Task details: Give all the lines below again, exactly, with no pictures.

------ Source data

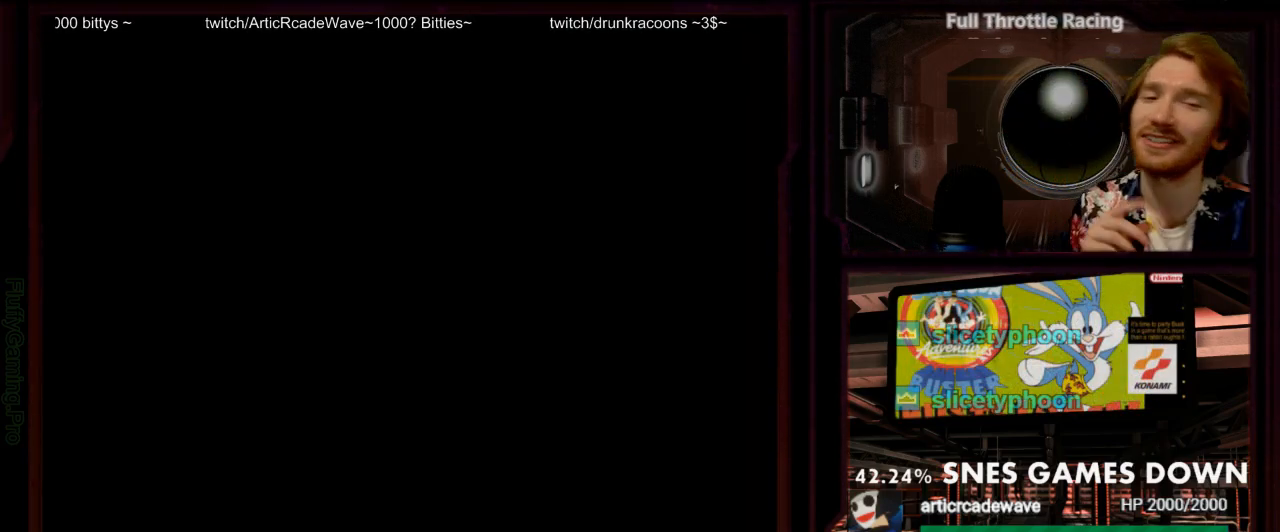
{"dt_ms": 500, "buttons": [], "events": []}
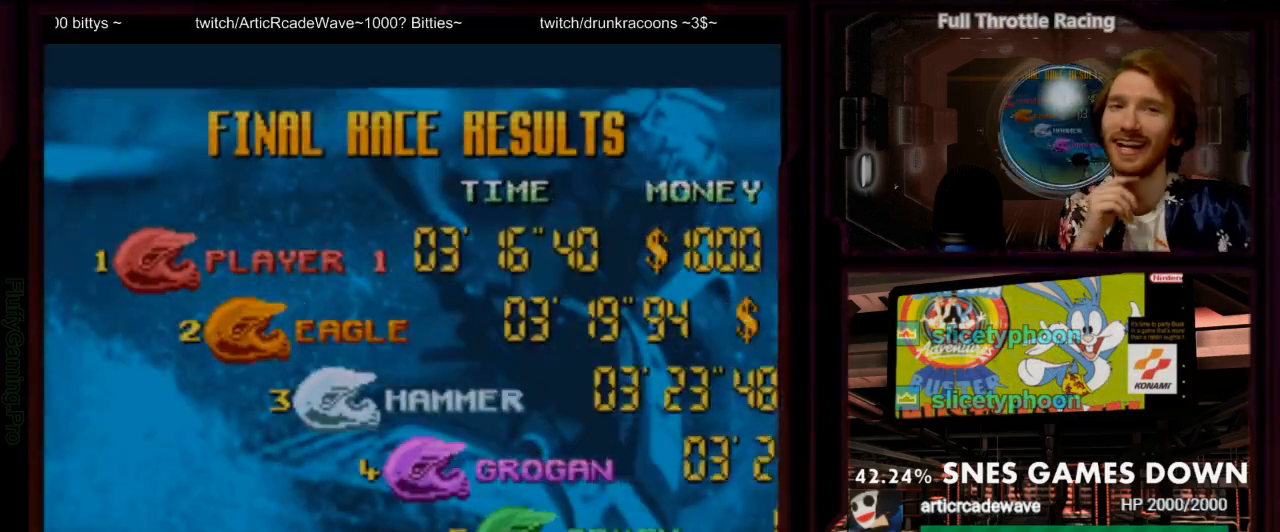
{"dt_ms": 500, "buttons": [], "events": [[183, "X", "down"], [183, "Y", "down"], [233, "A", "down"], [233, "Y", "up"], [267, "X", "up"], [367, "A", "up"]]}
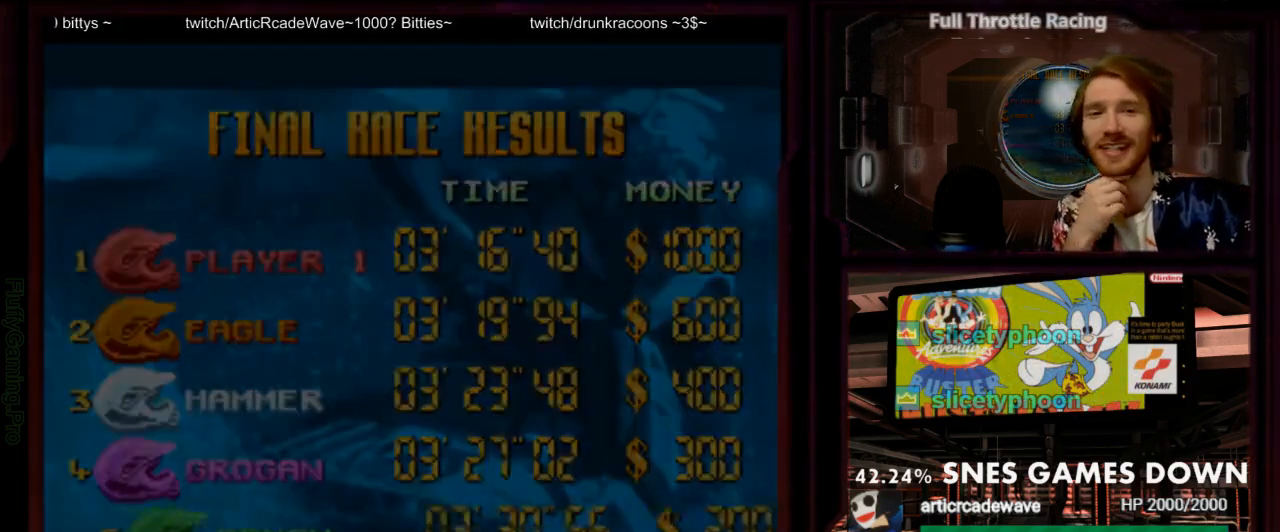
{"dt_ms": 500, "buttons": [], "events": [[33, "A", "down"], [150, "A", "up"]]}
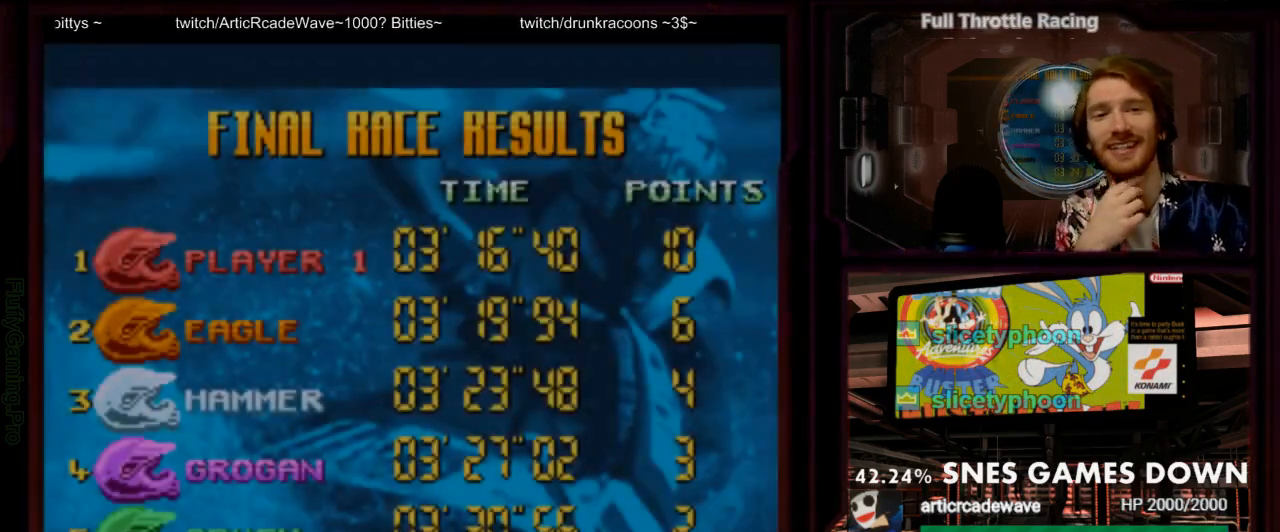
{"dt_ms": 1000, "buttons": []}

------------

Solved exercise:
{"dt_ms": 500, "buttons": [], "events": []}
{"dt_ms": 500, "buttons": [], "events": [[183, "X", "down"], [183, "Y", "down"], [233, "A", "down"], [233, "Y", "up"], [267, "X", "up"], [367, "A", "up"]]}
{"dt_ms": 500, "buttons": [], "events": [[33, "A", "down"], [150, "A", "up"]]}
{"dt_ms": 1000, "buttons": []}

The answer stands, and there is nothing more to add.